◆ Exercise materials

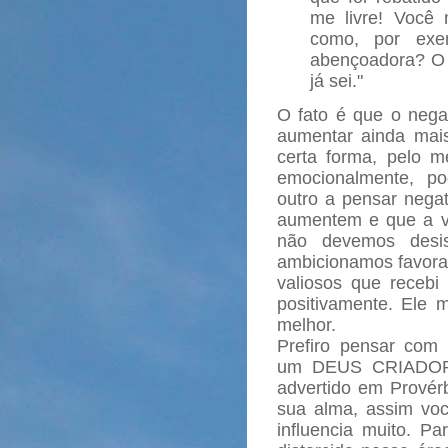
me livre! Você 
como, por exem
abençoadora? O 
já sei."
O fato é que o nega
aumentar ainda mais
certa forma, pelo 
emocionalmente, p
outro a pensar neg
aumentem e que a vid
não devemos desi
ambicionamos favora
valiosos que receb
positivamente. Ele m
melhor.
Prefiro pensar com
um DEUS CRIADOR 
advertido em Provér
sua alma, assim vo
influencia muito. 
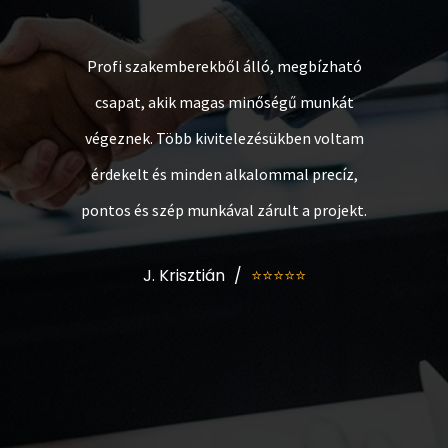
“
Profi szakemberekből álló, megbízható
csapat, akik magas minőségű munkát
végeznek. Több kivitelezésükben voltam
érdekelt és minden alkalommal precíz,
pontos és szép munkával zárult a projekt.
J. Krisztián
⭐⭐⭐⭐⭐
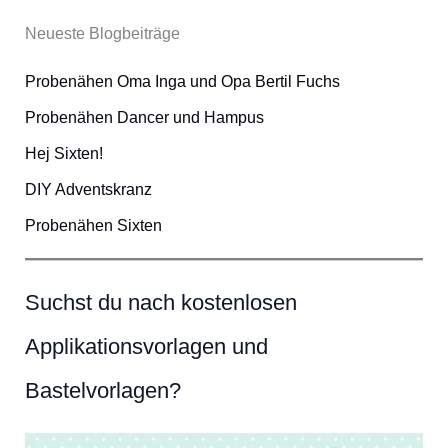
Neueste Blogbeiträge
Probenähen Oma Inga und Opa Bertil Fuchs
Probenähen Dancer und Hampus
Hej Sixten!
DIY Adventskranz
Probenähen Sixten
Suchst du nach kostenlosen
Applikationsvorlagen und
Bastelvorlagen?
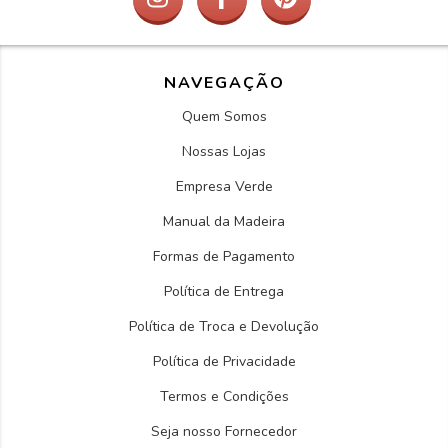
NAVEGAÇÃO
Quem Somos
Nossas Lojas
Empresa Verde
Manual da Madeira
Formas de Pagamento
Política de Entrega
Política de Troca e Devolução
Política de Privacidade
Termos e Condições
Seja nosso Fornecedor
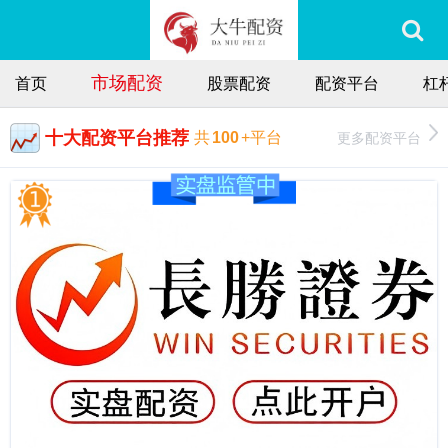
市场配资
首页
股票配资
配资平台
杠
十大配资平台推荐
更多配资平台
共
100
+平台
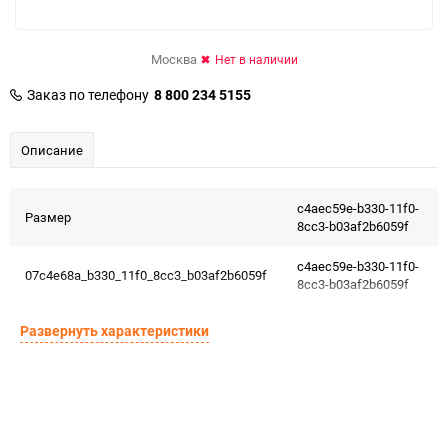
Москва
Нет в наличии
Заказ по телефону
8 800 234 5155
Описание
c4aec59e-b330-11f0-
Размер
8cc3-b03af2b6059f
c4aec59e-b330-11f0-
07c4e68a_b330_11f0_8cc3_b03af2b6059f
8cc3-b03af2b6059f
Развернуть характеристики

◆ Exercise
Quote every line of text in the listing above word for word, leaving the pictures out.

◆ Solution to this task
me livre! Você 
como, por exem
abençoadora? O 
já sei."
O fato é que o nega
aumentar ainda mais
certa forma, pelo 
emocionalmente, p
outro a pensar neg
aumentem e que a vid
não devemos desi
ambicionamos favora
valiosos que receb
positivamente. Ele m
melhor.
Prefiro pensar com
um DEUS CRIADOR 
advertido em Provér
sua alma, assim vo
influencia muito. 
“
Profi szakemberekből álló, megbízható
csapat, akik magas minőségű munkát
végeznek. Több kivitelezésükben voltam
érdekelt és minden alkalommal precíz,
pontos és szép munkával zárult a projekt.
J. Krisztián
⭐⭐⭐⭐⭐
Neueste Blogbeiträge
Probenähen Oma Inga und Opa Bertil Fuchs
Probenähen Dancer und Hampus
Hej Sixten!
DIY Adventskranz
Probenähen Sixten
Suchst du nach kostenlosen
Applikationsvorlagen und
Bastelvorlagen?
NAVEGAÇÃO
Quem Somos
Nossas Lojas
Empresa Verde
Manual da Madeira
Formas de Pagamento
Política de Entrega
Política de Troca e Devolução
Política de Privacidade
Termos e Condições
Seja nosso Fornecedor
市场配资
首页
股票配资
配资平台
杠
十大配资平台推荐
更多配资平台
共
100
+平台
Москва
Нет в наличии
Заказ по телефону
8 800 234 5155
Описание
c4aec59e-b330-11f0-
Размер
8cc3-b03af2b6059f
c4aec59e-b330-11f0-
07c4e68a_b330_11f0_8cc3_b03af2b6059f
8cc3-b03af2b6059f
Развернуть характеристики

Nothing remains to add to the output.